The origin of these laws, which constrain much of the organisation and dynamics of life, will be explained and related to underlying generic principles of the networks that sustain life ranging from circulatory systems to social networks. Their dynamics, which transcend history, geography and culture, have potentially dramatic implications for growth, development and global sustainability.
Roberta Sinatra
(c) Damjan Aleksiev
Roberta Sinatra is Assistant Professor at the Center for Network Science and the Department of Mathematics at Central European University and a member of CSH External Faculty.
“Towards a Science of Success”
Performance and success are two different pairs of shoes:
Performance – objectively measurable achievements in a domain like the publication record of a scientist or the winning record of an athlete – captures the actions of an individual. Success – captured by impact or visibility – is a collective measure, representing a community’s reaction and acceptance of an individual entity’s performance.
We are often driven by the belief that extraordinary performance is sufficient to predict exceptional success. However, the link between these two measures is far from being understood.
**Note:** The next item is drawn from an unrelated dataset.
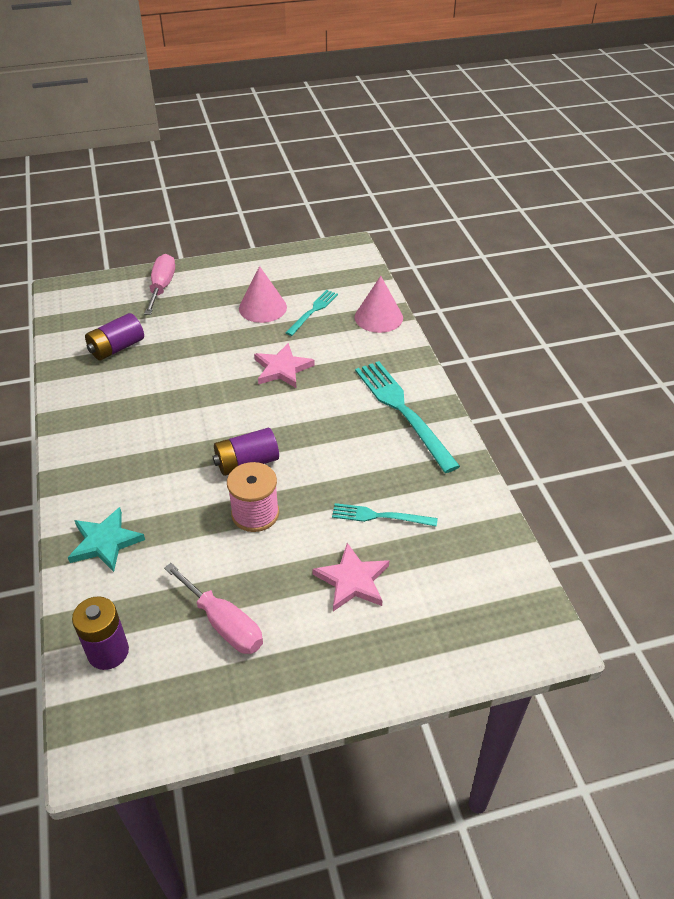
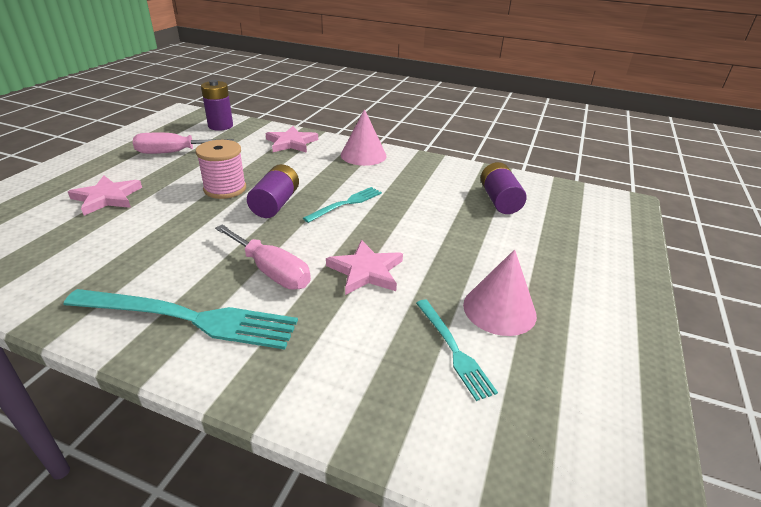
camera: 125 degrees right, 10 degrees down
turquoise star [68,507,145,572] -> pink star [266,126,318,153]
pink screwdriver [144,254,175,315] -> pink screwdriver moved to [215,225,311,289]
turquoise fork [332,503,438,527] -> turquoise fork moved to [303,187,382,223]
pink cone [355,276,403,333] -> pink cone moved to [341,109,387,166]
Even experts of performance assessment are notoriously bad at predicting long-term success.
However, unlike performance, success is quantifiable and predictable: given its collective nature, its signatures can be uncovered from the many pieces of data around us using the tools of network and data science.
In this talk I will focus on success in science and art as a way to testing our ability to measure and predict success. I will discuss the role of luck in achieving success, and will address the relation between performance and success in a variety of settings, highlighting the challenges of gauging performance through success.
Filippo Menczer
(c) Indiana University
Filippo Menczer is Professor of Informatics and Computer Science at the Indiana University School of Informatics, Computing, and Engineering.
“The spread of fake news by social bots”
As social media become major channels for the diffusion of news and information, they are also increasingly attractive and targeted for abuse and manipulation.
This talk focuses on the role played by social bots in the spread of online misinformation. I present machine learning methods to detect astroturf and automated accounts, and a platform to map the spread of fake news on Twitter. Together, these tools enable the study of the strategies and effectiveness of social bots in manipulating our information eco-system. The results suggest that curbing bots is a critical countermeasure to mitigate the harm of online misinformation.